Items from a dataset
........

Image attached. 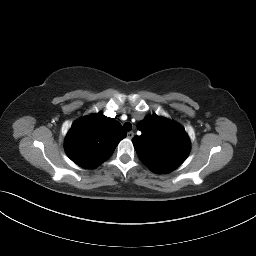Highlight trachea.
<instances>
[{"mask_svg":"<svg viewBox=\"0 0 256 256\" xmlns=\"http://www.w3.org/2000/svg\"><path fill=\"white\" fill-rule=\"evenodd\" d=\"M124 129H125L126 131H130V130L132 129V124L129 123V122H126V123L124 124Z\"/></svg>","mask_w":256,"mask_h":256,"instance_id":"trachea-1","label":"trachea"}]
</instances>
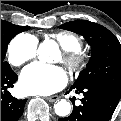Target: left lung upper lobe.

........

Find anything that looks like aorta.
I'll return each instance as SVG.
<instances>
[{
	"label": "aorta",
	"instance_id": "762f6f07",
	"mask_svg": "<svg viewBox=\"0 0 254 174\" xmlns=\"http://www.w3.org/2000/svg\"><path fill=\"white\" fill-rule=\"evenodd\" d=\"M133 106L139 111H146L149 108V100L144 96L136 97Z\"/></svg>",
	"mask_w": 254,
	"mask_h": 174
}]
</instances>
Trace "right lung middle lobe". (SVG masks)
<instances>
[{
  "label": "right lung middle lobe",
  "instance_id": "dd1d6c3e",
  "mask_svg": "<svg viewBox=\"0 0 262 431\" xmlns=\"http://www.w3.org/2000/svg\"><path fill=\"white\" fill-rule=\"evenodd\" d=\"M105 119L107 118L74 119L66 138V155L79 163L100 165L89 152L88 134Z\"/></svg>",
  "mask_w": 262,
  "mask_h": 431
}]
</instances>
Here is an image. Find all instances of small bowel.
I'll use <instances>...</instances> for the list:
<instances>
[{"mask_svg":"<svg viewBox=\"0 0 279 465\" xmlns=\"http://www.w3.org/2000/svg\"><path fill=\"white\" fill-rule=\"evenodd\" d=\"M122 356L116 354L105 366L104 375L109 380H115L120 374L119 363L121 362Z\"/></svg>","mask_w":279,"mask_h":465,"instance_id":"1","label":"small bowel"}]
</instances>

........

Task to complete.
Change "anything" to "everything" in the records above, from the line with "Find anything that looks like aorta." to the line with "106L139 111H146L149 108V100L144", and reproduce only those lines with nothing else altered.

The solution.
Find everything that looks like aorta.
I'll return each instance as SVG.
<instances>
[{
	"label": "aorta",
	"instance_id": "762f6f07",
	"mask_svg": "<svg viewBox=\"0 0 254 174\" xmlns=\"http://www.w3.org/2000/svg\"><path fill=\"white\" fill-rule=\"evenodd\" d=\"M133 106L139 111H146L149 108V100L144 96L136 97Z\"/></svg>",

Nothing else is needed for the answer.